Detroit’s Big Three need a bailout not because Big Labor has been too greedy but because American taxpayers haven’t been generous enough.
At least, that’s the argument that Michigan Gov. Jennifer Granholm was making on Meet The Press and other shows last weekend. But Granholm ought to get her facts straight.
American car makers make $1,500 to $2,000 less per automobile than their Japanese counterparts. Granholm–and other United Auto Worker (UAW) backers–want everyone to believe that this gap is unrelated to the extra $30 U.S. automakers must pay in hourly wages and benefits to their unionized work force compared to what Japanese transplants pay their non-unionized work force. They all blame the gap on the fact that Japan has socialized medicine and America doesn’t.
Until President-elect Barack Obama corrects that situation, the only decent thing for Americans to do is empty out their pocketbooks to keep the former Big Three–and UAW benefits–alive. Nevermind that other working Americans, who on average make $50 less than auto workers in wages and benefits per hour and don’t have a jobs bank program for laid-off workers to draw 95% of their wages, are in even more financial distress. (UAW chief Ron Getterlfinger agreed Dec. 4 to suspend the jobs bank program, although exactly when that will happen remains somewhat uncertain.)
In any event, Granholm would have a case if she didn’t overlook that 70% of the Japanese cars sold in America are made by Americans in America. Further, is it even true that Japan is a single-payer heaven where carmakers–and their workers–get free health care with no cost to themselves?
Far from it. In fact, Japanese workers pay for not only their own health care but everyone else’s, too–including students, retirees and the unemployed.
As I pointed out in the Wall Street Journal last year, the Japanese health care system consists of three basic insurance plans: one for the self-employed and the unemployed, including retirees under 70; one for the elderly over 70; and one for all private- and public-sector employees. Up to a third of the premiums for the employees go toward subsidizing care for the first two categories.
These premiums equal 9.5% of a worker’s annual income; employees pay 45% of the cost from their own paycheck and employers take care of the rest. Last year, this sum worked out to $1,500 in out-of-pocket premiums for an employee with an annual income of $36,500, which are average yearly wages for a blue-collar Japanese autoworker. The employer’s per-worker share added up to around $2,000.

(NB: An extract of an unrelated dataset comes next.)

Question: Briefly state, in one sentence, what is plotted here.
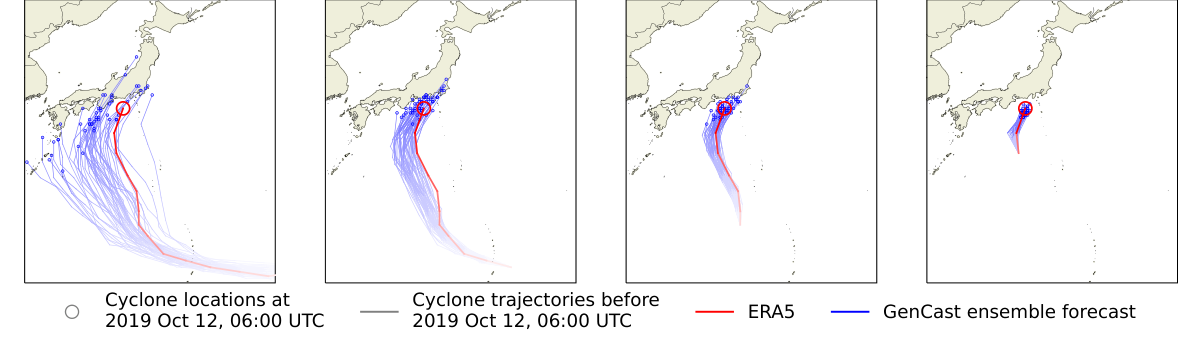
Answer: | Visualisation of forecasts and tropical cyclone tracks for the validity time of 12 October, 2019, 06 UTC, hours before Typhoon Hagibis made landfall in Japan. (a) The ERA5 analysis state for specific humidity at 700hPa, at validity time 06 UTC, October 12, 2019, shows Typhoon Hagibis near the center of the frame. (b-d) Three sample GenCast forecast states, initialised one day earlier, show how the samples are sharp, and very similar to one another. (e) The GenCast ensemble mean, obtained by computing the mean of 50 sample states like in (b-d), is somewhat blurry, showing how uncertainty results in a blurrier average state. (f) The forecast state from (deterministic) GraphCast, initialised one day earlier like in (b-e), is blurry, similar to GenCast’s ensemble mean. (g) The spatial power spectrum of the states in (a), (b), (e), and (f), where line colors match the frames of the panels, show how GenCast samples’ spectra closely match ERA5’s, while the blurrier GenCast ensemble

But that’s not all Japanese workers are on the hook for. Working families also face a 30% co-pay–capped at $677 per month for a middle-income family–for all other medical expenses such as hospital charges, diagnostic tests, drugs and doctors visits. These services are fairly cheap in Japan, thanks to massive price controls, hence an average family pays only about $70 a month, or $720 a year, out-of-pocket.
All together, these annual premiums and co-pays add up to about $2,300 for one worker. But that’s under normal circumstances. Should anyone in the family contract a catastrophic illness, the worker’s co-pays alone puts him or her on the hook for about $10,000–or about a quarter of an annual paycheck.
There is no scenario under which UAW workers, active or retired, ever face this kind of liability. Indeed, before 2005, the Big Three picked up the entire health care tab for all their hourly workers–active, retired, laid off–and their dependents. Workers were not required to pay any premiums, deductibles or co-pays except for routine physical exams and prescription drugs.
In 2005, the UAW agreed to some “give backs” and began requiring well-off retirees to cough up $252 in annual premiums for family coverage and another $500 in total deductibles for a grand total of $752 in out-of-pocket annual costs.
Meanwhile, active UAW workers were required to defer $1 an hour of their pay raise toward a health care trust fund called the Voluntary Employees’ Beneficiary Association (VEBA) that covers retiree health care. This works out to a grand total of $2,000 in VEBA contributions per UAW worker per year–or 4% of their annual wages–for lifelong guaranteed coverage, complete with dental care and Lasik surgery.
All in all, it is hard to imagine a scenario under which UAW workers would ever face annual costs of more than a couple of thousand dollars for their health care. By contrast, Japanese workers pay about $2,300 annually on a regular basis–and thousands more in the event of a serious illness.
This means UAW workers get a good deal compared with their Japanese counterparts in absolute dollars. But they get a great deal relative to income. In fact, one that is four times greater given that Japanese workers earn only about $40,000 in annual wages and benefits; whereas UAW workers, according to James Sherk of The Heritage Foundation, earn about $130,000.
Granholm can wax eloquent about the wonders of universal health care, but the fact of the matter is no system can afford to pay its workers more than they generate in value and expect to remain solvent. Throwing more taxpayer money at the Detroit Three–as President Bush is poised to do–won’t restore their viability. Only some form of bankruptcy will force Big Labor to exit the la-la land it inhabits and bring its lavish benefits and wages in line with market realities.